Tuesday, April 28, 2009


Awhile ago I wrote a blog about how the gods and goddesses were always interfereing with the humans and that there life would be much simpler if the gods had just stayed out of it. I think that a really good example of this, though there are many, is the story of Apollo and Daphne. Though I don't think we touched on this story in class it is one of my favorites and in recently rereading it I noticed the involvment of Cupid, or Eros, more so than I did the first time I read the story.

Daphne is the daughter of Peneus, which is a river oddly enough, and Apollo fell in love with her because of a dispute between Cupid and himself. Apparently Apollo was making fun of Cupid when he was practicing shooting his bow, naturally this made Cupid mad and to take revenge on Apollo he shot him with one of his love arrows causing him to fall in love with Daphne and then shot Daphne with a lead arrow which stopped her from falling in love with him, causing a bit of a dilema. After discovering that she could never escape Apollo she prayed to her father which in return turned her into a tree, a laurel tree. Even then Apollo fell in love with the laurel tree and it became sacred to him. There is one particular piece of art that I found that is both very beautiful and very prominent in the time that it was painted. It is called Apollo and Daphne by Antonio del Pollaiolo and was painted sometime between 1470 and 1480 which is significant because prior to this there was a long absense of mythological art work due to the rise of Christianity.
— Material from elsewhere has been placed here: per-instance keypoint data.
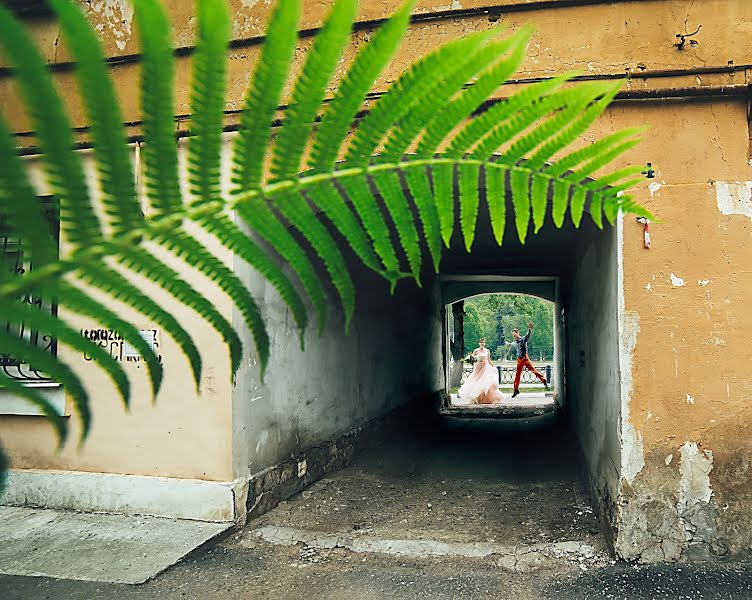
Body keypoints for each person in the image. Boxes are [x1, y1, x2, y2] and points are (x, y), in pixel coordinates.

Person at [457, 338, 504, 404]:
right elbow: (472, 359)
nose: (482, 343)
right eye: (481, 342)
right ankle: (475, 397)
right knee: (476, 381)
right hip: (478, 367)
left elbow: (489, 361)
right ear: (479, 343)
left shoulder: (487, 351)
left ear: (484, 343)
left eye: (483, 342)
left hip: (485, 368)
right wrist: (473, 362)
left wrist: (494, 366)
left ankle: (481, 398)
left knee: (484, 383)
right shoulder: (476, 351)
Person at [508, 322, 549, 397]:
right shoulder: (515, 342)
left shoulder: (523, 339)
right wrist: (509, 344)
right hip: (519, 360)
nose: (514, 336)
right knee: (517, 375)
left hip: (525, 358)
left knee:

My favorite passage from this poem is this,

"Such was the god, and such the flying fair,

She urged by fear, her feet did swiftly move,

But he more swiftly, who was urged by love,

He gathers ground upon her in the chase;

Now breathes upon her hair, with nearer pace,

And just is fastening on the wished embrace,

The nymph grew pale, and in a mortal fright,

Spent with the labor of so long a flight,

And now despairing, cast a mournful look,

Upon the streams of her paternal brook,

'Oh help', she cried, 'in this extremest need!

If water gods are deities indeed:

Gape earth, and this unhappy wrench intomb;

Or change my form, whence all my sorrows come'.

Scarce had she finished, when her feet she found

Benumbed with cold, and fasted to the ground;

A filmy rind about her body grows.

Her hair to leaves, her arms extend to boughs:

The nymph is all into a lawrel gone;

The smoothness of her skin remains alone."